I am using the recent version of CoreNLP.
My task is to parse a text and get an output in conll format with CollapsedCCProcessedDependenciesAnnotation.
I run the following command
time java -cp $CoreNLP/javanlp-core.jar edu.stanford.nlp.pipeline.StanfordCoreNLP -props $CoreNLP/config.properties -file 12309959 -outputFormat conll
depparse.model = english_SD.gz
The problem is how to get CollapsedCCProcessedDependenciesAnnotation
.
I tried to use depparse.extradependencies in config.properties
but there is no parameter for CCProcessedDependenciesAnnotation
according to
http://nlp.stanford.edu/nlp/javadoc/javanlp/edu/stanford/nlp/trees/GrammaticalStructure.Extras.html#REF_ONLY_COLLAPSED
Can you propose any solution how I can parse in conll with CollapsedCCProcessedDependenciesAnnotation
?
You can retrieve the CC-processed dependencies programmatically.
This question should serve as a good example (see the code in the example using the CollapsedCCProcessedDependenciesAnnotation
).
Gabor's answer from the mailing list explains this behavior very well (i.e., why you can't output collapsed dependencies directly):
Note that in general the collapsed cc processed dependencies won't output losslessly to conll though, as the format expects a tree (every word has a unique parent), and the dependencies can have multiple heads.

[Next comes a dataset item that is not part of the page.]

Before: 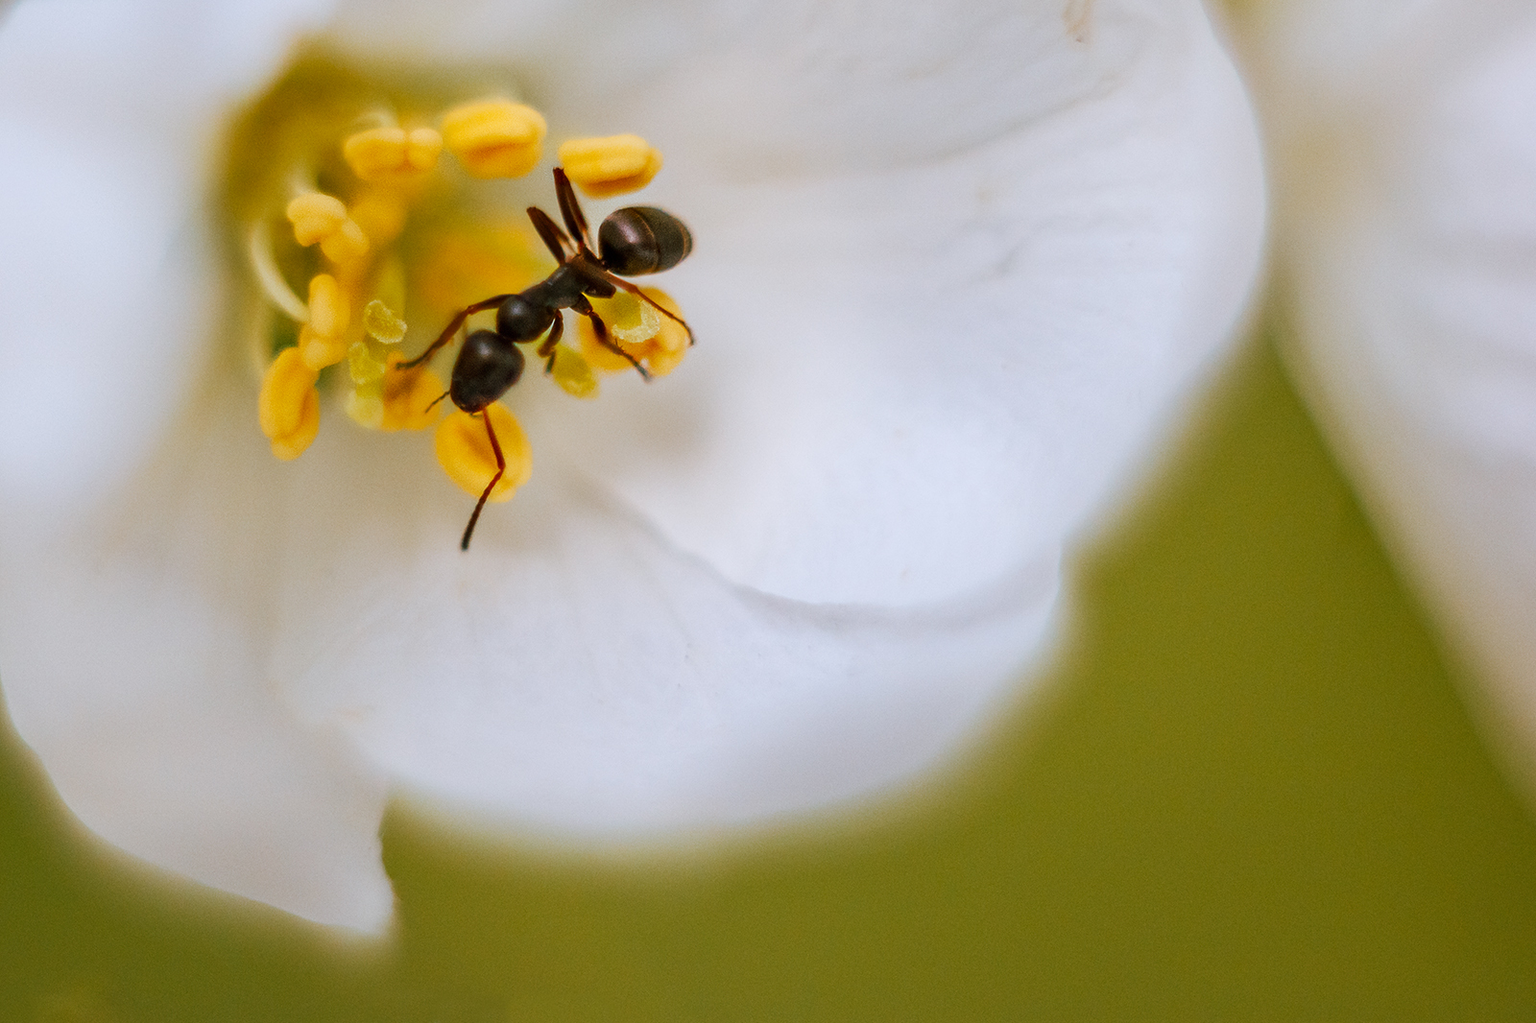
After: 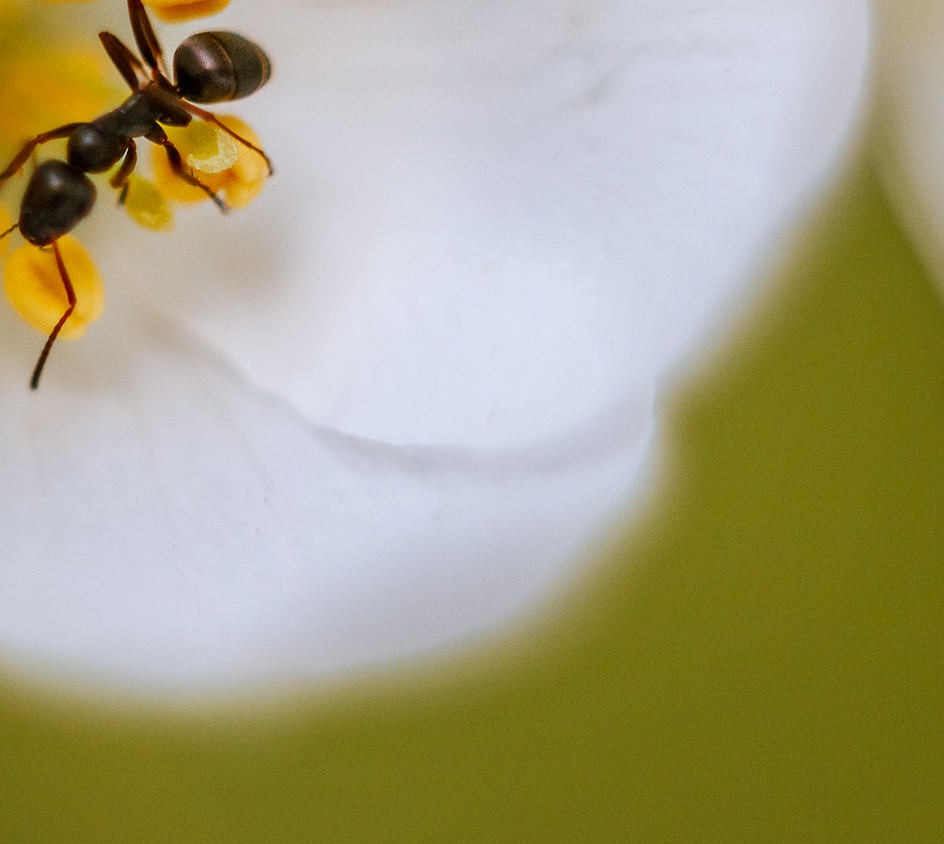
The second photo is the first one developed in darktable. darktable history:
crop and rotate: left 28.201%, top 17.35%, right 12.785%, bottom 3.469%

The output formatter therefore uses the basic dependencies only: https://github.com/stanfordnlp/CoreNLP/blob/master/src/edu/stanford/nlp/pipeline/CoNLLOutputter.java#L118. This could be changed in the code without crashing anything, but the serialized trees would be missing some edges, and ties for which edges are included would be broken somewhat arbitrarily. You may be better off writing your own logic for dumping to conll to fit your particular use case (you can probably copy much of our conll outputter code from above).